Differentiation Review

1. Write the product function ${\displaystyle f(x)}$ and its rate of change function for ${\displaystyle g(x)=2e^{5}x}$ and ${\displaystyle h(x)=2x^{2}-x}$.

${\displaystyle f(x)=2e^{5}x(2x^{2}-x),\ f'(x)=2e^{5}(2x^{2}-x)+2e^{5}x(4x-1)}$

2. Write the product function ${\displaystyle f(x)}$ and its rate of change function for ${\displaystyle g(x)=0.5\cos(4x)}$ and ${\displaystyle h(x)=2\ln(x)}$.
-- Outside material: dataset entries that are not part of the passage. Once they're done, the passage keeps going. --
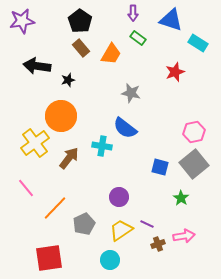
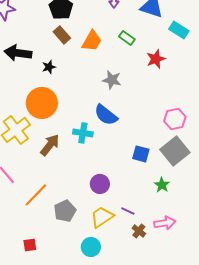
green rectangle: (138, 38) -> (127, 38), moved
brown cross: (158, 244) -> (139, 231), turned -32
red square: (49, 258) -> (30, 245), size x0.5

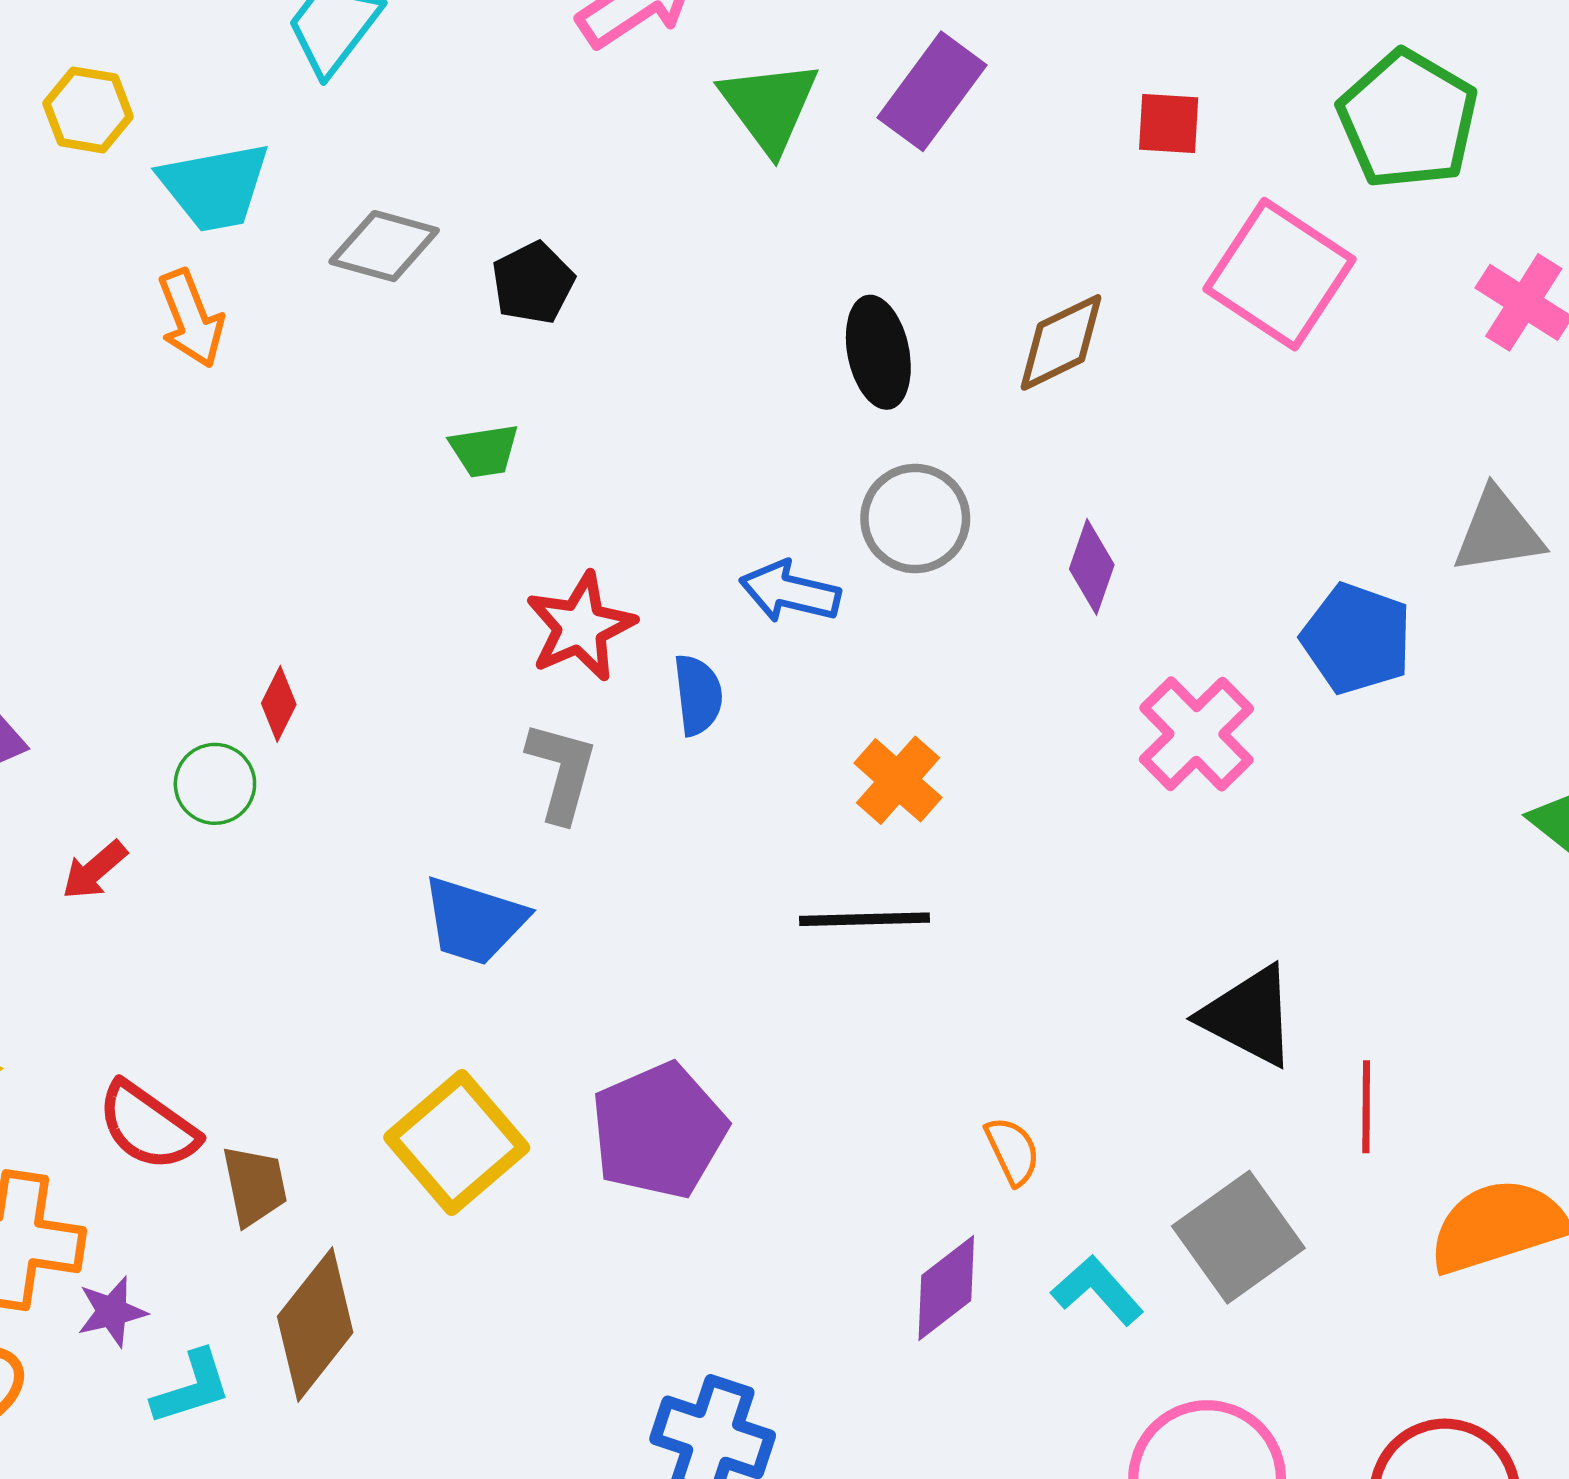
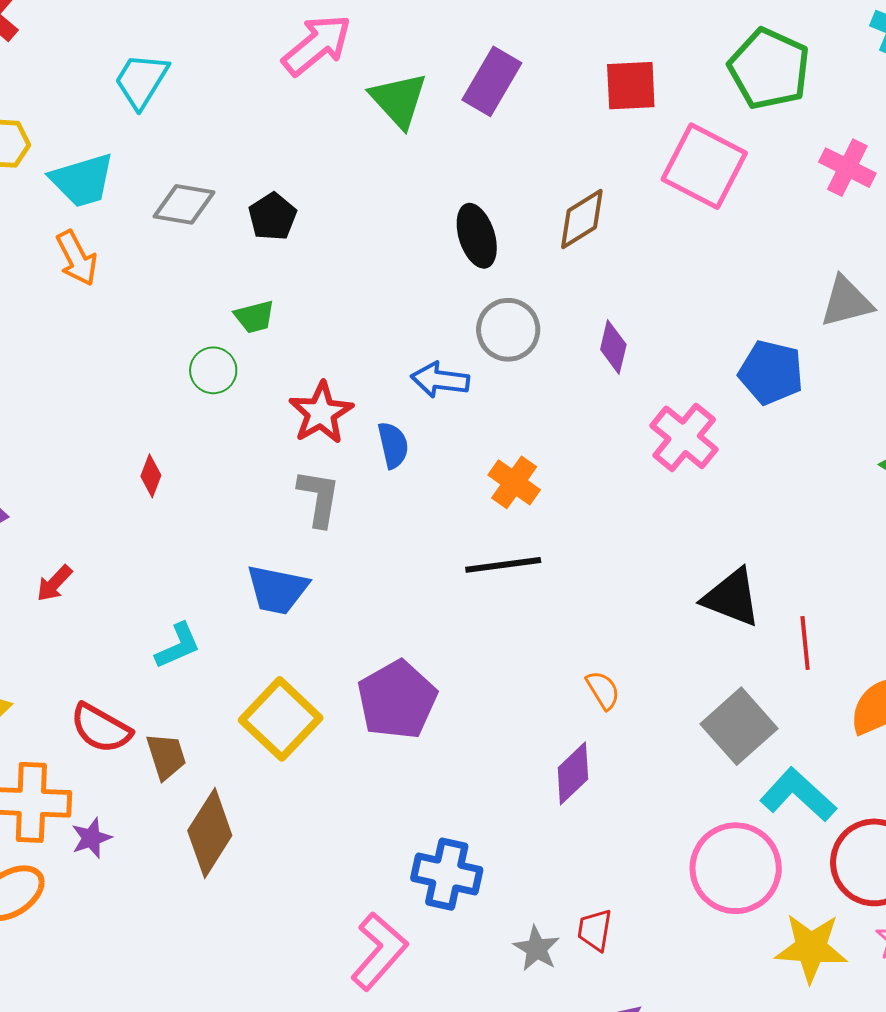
red square: (1169, 123) -> (631, 86), size x1.4
green circle: (215, 784) -> (213, 370), moved
cyan L-shape: (1097, 1290) -> (798, 795), moved, size x1.4
cyan L-shape: (192, 1388) -> (178, 646), moved

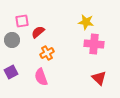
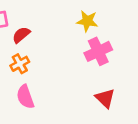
pink cross: (94, 44) -> (98, 51), turned -30
orange cross: (47, 53) -> (20, 64), moved

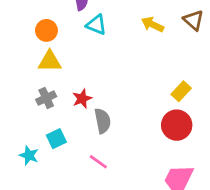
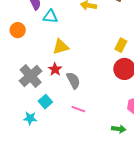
yellow triangle: (50, 61) -> (61, 47), moved
gray cross: (46, 98) -> (31, 76), size x1.6

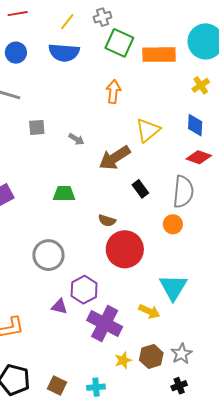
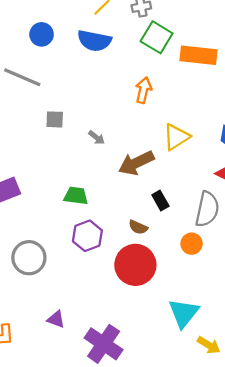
brown semicircle: (107, 220) -> (138, 227), moved
gray circle: (48, 255) -> (29, 258), moved
purple hexagon: (84, 290) -> (87, 236), moved
yellow arrow: (149, 311) -> (209, 345), moved

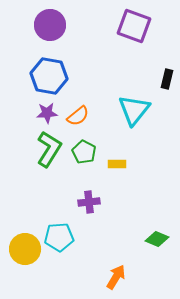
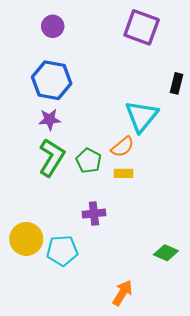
purple circle: (50, 25) -> (53, 26), size x0.7
orange semicircle: (78, 116) -> (123, 147), moved
yellow circle: (25, 249) -> (26, 239), moved

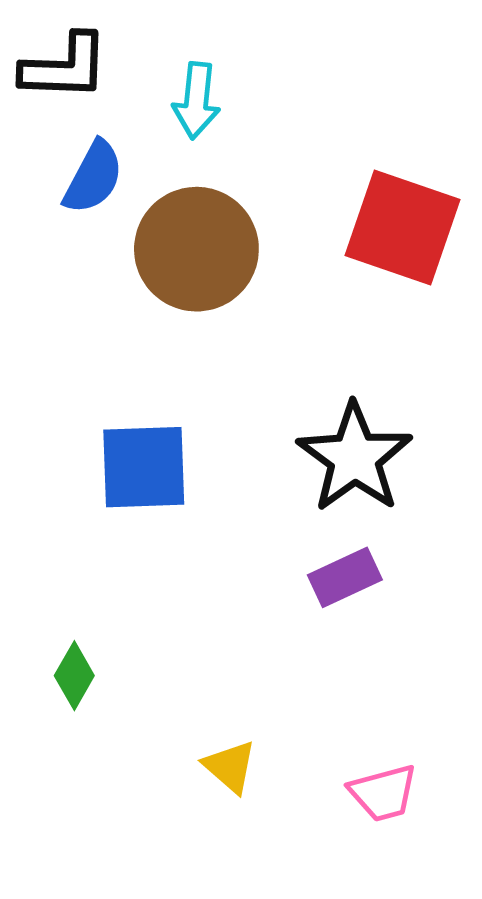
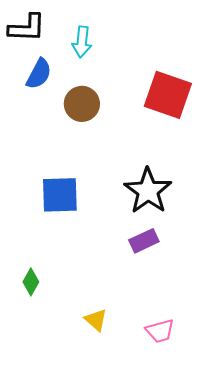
brown circle: (196, 249) -> (82, 104), size x0.7

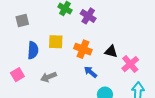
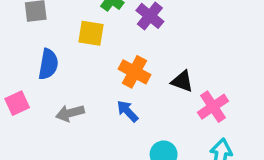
yellow square: (56, 42) -> (91, 33), moved
blue arrow: (90, 72) -> (127, 111), moved

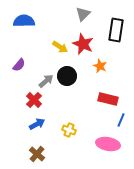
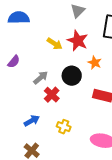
black circle: (67, 76) -> (72, 76), moved
red cross: (34, 100) -> (52, 95), moved

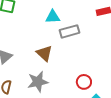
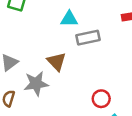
gray star: (38, 82) -> (36, 84), moved

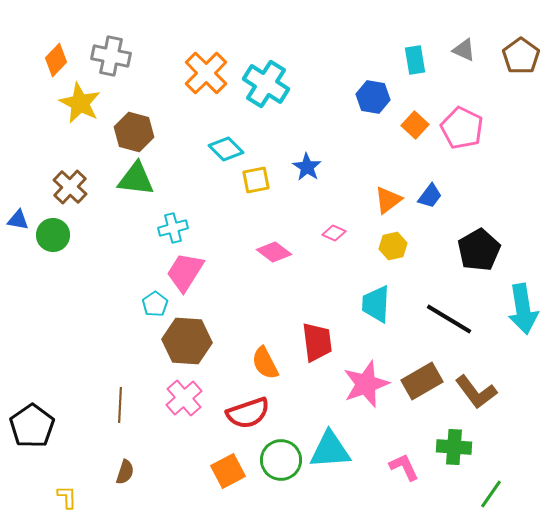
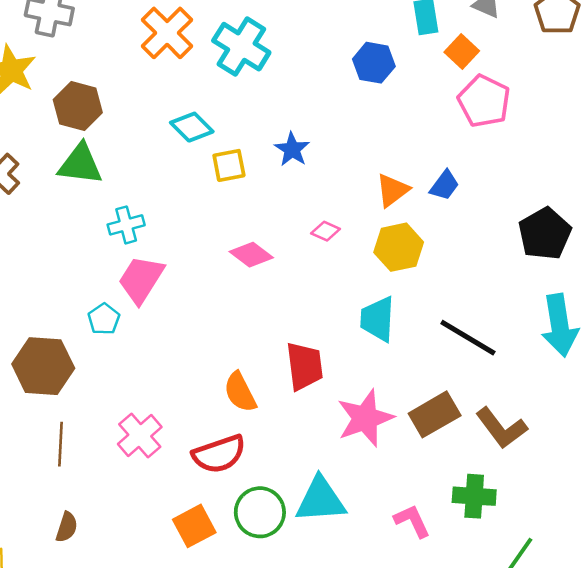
orange square: (415, 125) -> (462, 52), moved
yellow hexagon: (393, 246) -> (399, 247), size x1.4
black pentagon: (479, 250) -> (545, 234), moved
brown hexagon: (187, 341) -> (43, 366), moved

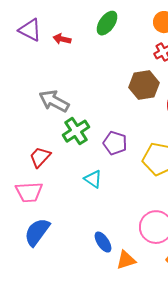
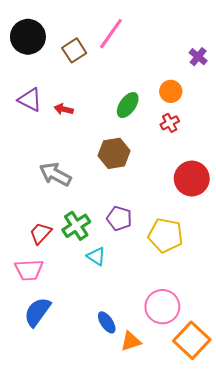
green ellipse: (107, 23) -> (128, 105), moved
brown hexagon: (144, 85) -> (114, 153), moved
green cross: (76, 131) -> (76, 226), moved

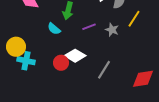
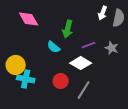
white diamond: (75, 56) -> (81, 63), moved
gray line: (104, 70) -> (84, 90), moved

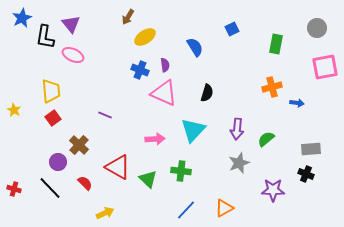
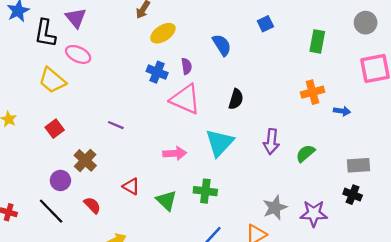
yellow trapezoid: (51, 91) -> (52, 80), moved, turned 135
gray star: (239, 163) -> (275, 208), moved
red triangle: (118, 167) -> (131, 186), size x0.6

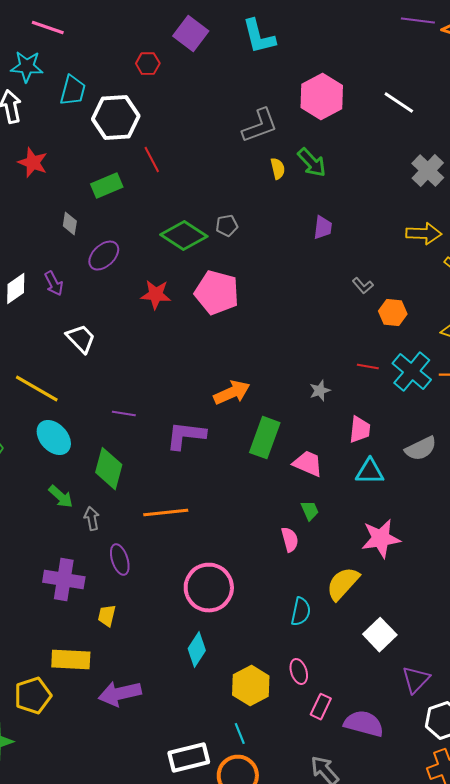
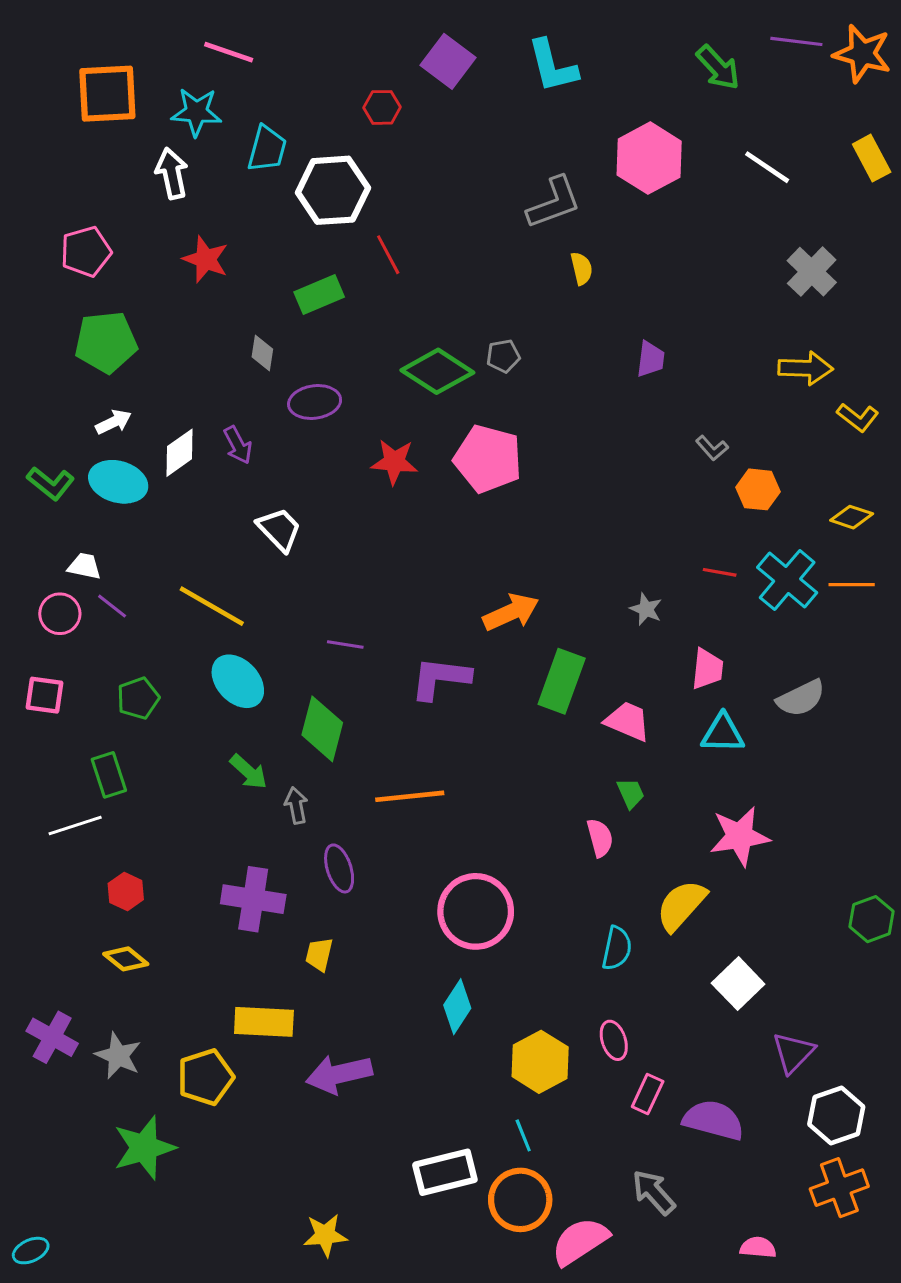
green arrow: (312, 163) -> (718, 68), moved
purple ellipse: (104, 256) -> (315, 402), turned 36
gray star: (320, 391) -> (646, 609), turned -30

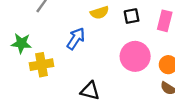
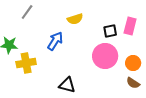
black square: (132, 16) -> (110, 31), moved

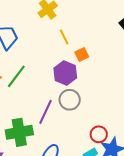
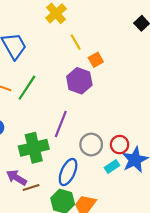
gray circle: (70, 100) -> (91, 145), moved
${\displaystyle f(x)=\cos(4x)\ln(x),\ f'(x)=-4\sin(4x)\ln(x)+{\frac {\cos(4x)}{x}}}$

3. Find ${\displaystyle f'(x)}$ if ${\displaystyle f(x)=(2x+3)e^{-x}}$.

${\displaystyle 2e^{-x}-(2x+3)e^{-x}}$

4. Find ${\displaystyle f'(x)}$ if ${\displaystyle f(x)=2{\sqrt {x^{3}}}\ln(x)}$.

${\displaystyle 3{\sqrt {x}}\ln(x)+2{\sqrt {x}}}$

5. Find ${\displaystyle f'(x)}$ if ${\displaystyle f(x)=(x+2)^{3}(1-x^{2})}$.

${\displaystyle 3(x+2)^{2}(1-x^{2})-2x(x+2)^{3}}$

6. Find ${\displaystyle f'(x)}$ if ${\displaystyle \displaystyle f(x)={\frac {e^{x}}{x}}}$.

${\displaystyle \displaystyle {\frac {xe^{x}-e^{x}}{x^{2}}}}$